Today’s 33rd annual Woodstock will feature a record 24 teams, all hoping to bring enough members to win the $1,000 prize for their causes. Five of those teams have religious affiliation.

As of Friday night, 109 of 240 team-affiliated runners registered (45 percent) come from religious-affiliated teams, according to Woodstock registration chair Dennis Dunn.

The teams include Golden Springs Baptist Church and Alabama Baptist Children’s Home Runners.

There’s also Anniston’s New Life Christian Cathedral, which will bring a dozen runners and about 20 volunteers for the second consecutive year. Volunteers from the men’s, women’s and youth ministries will spread out over seven blocks, giving out water, cheering on runners or doing whatever is needed.

“We like to be a part of it and give back to the community and just spread the spirit of love and unity,” team captain Lonzo Lynch said. “We just feel blessed to be a part of this.”

In 2012, another group running under the Run For God banner won the team competition with 36 members, nine more than second-place team Depot Dashers (now called Warriors), who run for the Wounded Warrior Project.

This year’s Run For God group has close to the same number registered as last year’s group of the same name.

“They have registrations just flowing in,” race director Haley Gregg said. “I’ve just seen that name come by so many times.”

The group has members spread over multiple churches but is based out of New Prospect Baptist Church No. 2 in Cherokee County.

“Being this our second year, we’ve done several 5Ks,” pastor Greg Locklear said. “We’ve had big groups that go with us, and it’s just a great way to encourage everybody, and we’ve got ‘Run For God’ on our shirts.

“We get a lot of comments and people asking us questions of what that’s about.”

The group is its cause, in that it uses winnings to fund its runs and assist two teenage members. Run registration typically costs $25 to $30 a person, and Brittain acknowledged the group has nearly depleted its funds.

Their runs are about witnessing for a message, and the message can be as individual as the group.

“Our goal is to go to as many races as we can and to actually reach people,” Brittain said.

The stickman shirts are meant to draw attention.

“When the guy actually wrote the program, he made this little guy different on our shirts so that maybe other people would ask, ‘What’s your story?’” Brittain said. “That way, you could tell your story about what God has done in your life.”

Mitchell Hollis, a builder and runner from Dalton, Ga., authored the Run For God program. In a promotional video on runforgod.com, he said the inspiration came after a deacon in his church warned him against allowing his passion for running to become his god.

### [Collected material]
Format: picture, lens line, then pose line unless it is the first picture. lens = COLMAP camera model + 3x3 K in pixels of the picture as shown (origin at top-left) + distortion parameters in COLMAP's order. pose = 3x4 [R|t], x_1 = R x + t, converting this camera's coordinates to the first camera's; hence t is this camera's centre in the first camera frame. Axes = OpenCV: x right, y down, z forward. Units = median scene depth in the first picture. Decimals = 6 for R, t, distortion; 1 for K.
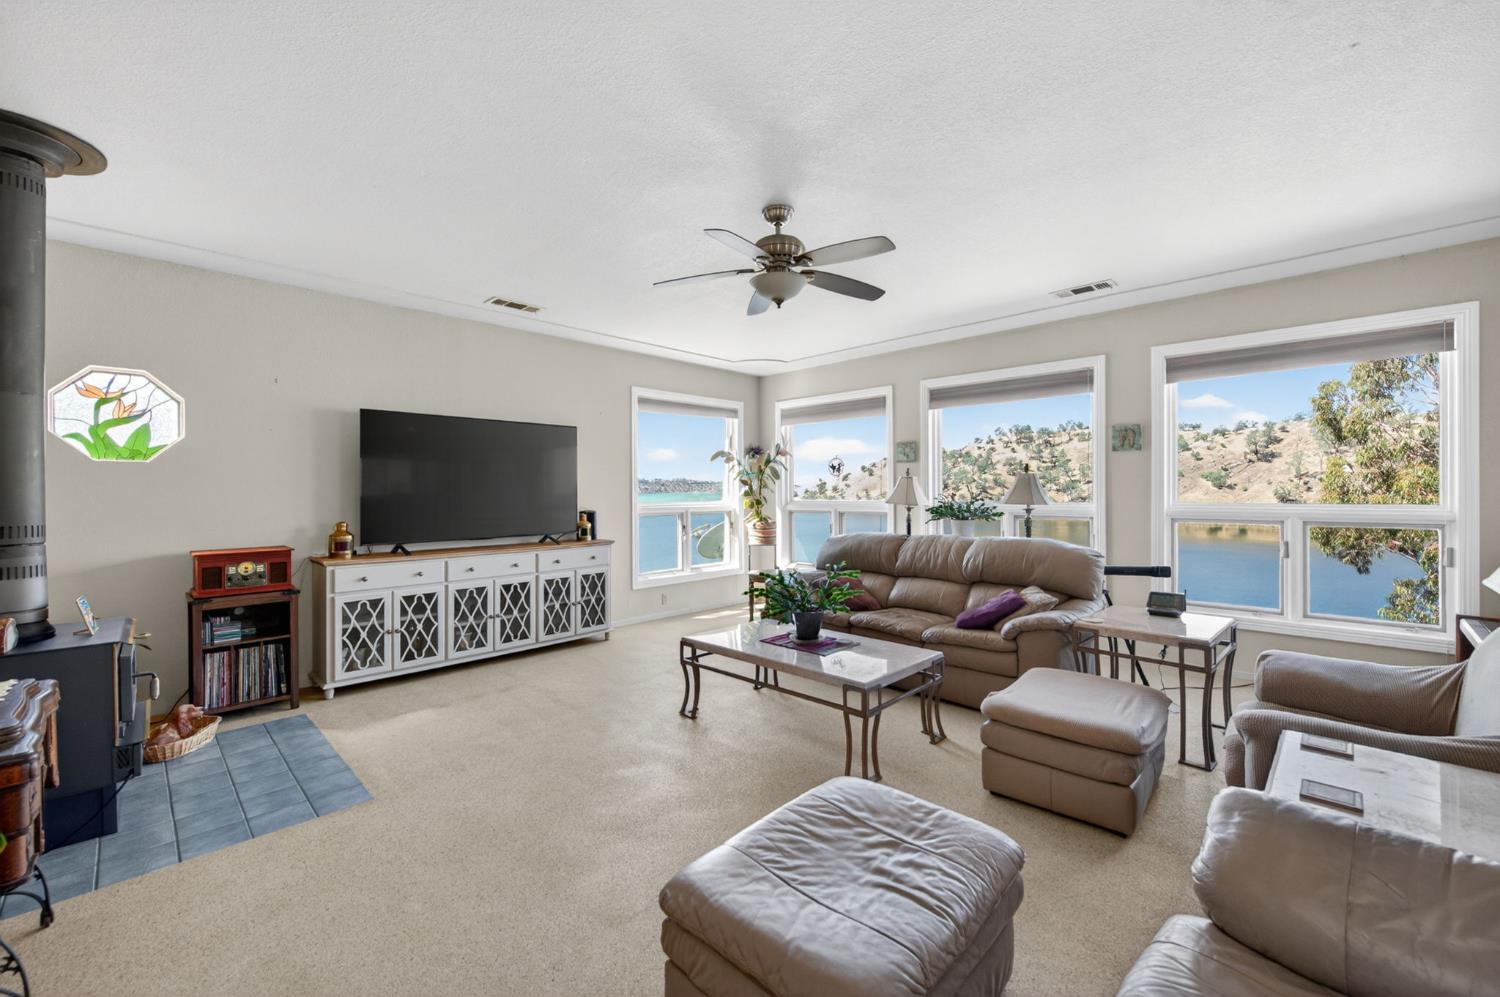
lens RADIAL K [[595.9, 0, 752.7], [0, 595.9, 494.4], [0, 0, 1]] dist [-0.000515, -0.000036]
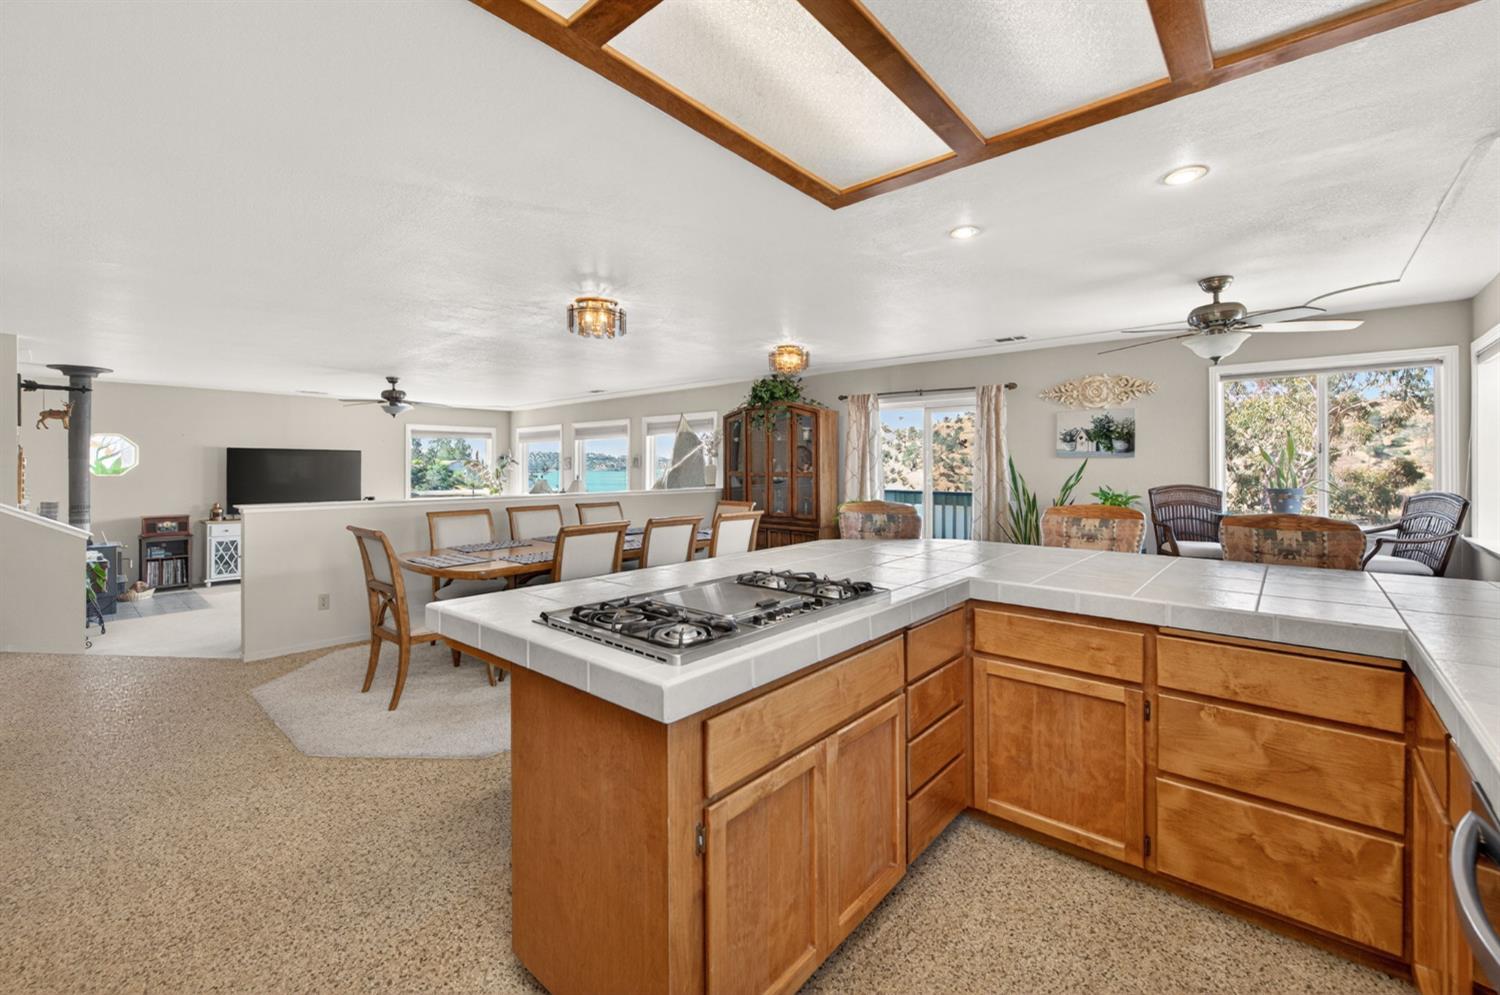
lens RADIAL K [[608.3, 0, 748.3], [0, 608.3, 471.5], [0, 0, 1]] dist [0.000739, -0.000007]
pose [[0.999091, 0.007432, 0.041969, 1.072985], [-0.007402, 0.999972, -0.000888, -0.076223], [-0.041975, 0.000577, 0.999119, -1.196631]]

### [Activity 1]
Using the Woodstock race article, decide whether each statement agrees with it: (a) this year's race features 24 teams; (b) in 2012 the Run For God group won the team competition with 27 members; (c) volunteers from New Life Christian Cathedral will spread out over seven blocks. For each, answer yes or no and quote the deciding words.
### [Activity 2]
According to the Woodstock race article, who authored the Run For God program?
### [Activity 3]
Translate this sentence from the Woodstock race article into Spanish: "The stickman shirts are meant to draw attention."

### [Solution 1]
(a) Yes: "will feature a record 24 teams"
(b) No: "won the team competition with 36 members"
(c) Yes: "will spread out over seven blocks"

### [Solution 2]
Mitchell Hollis, a builder and runner from Dalton, Ga.

### [Solution 3]
Las camisetas con el hombre de palitos tienen como objetivo llamar la atención.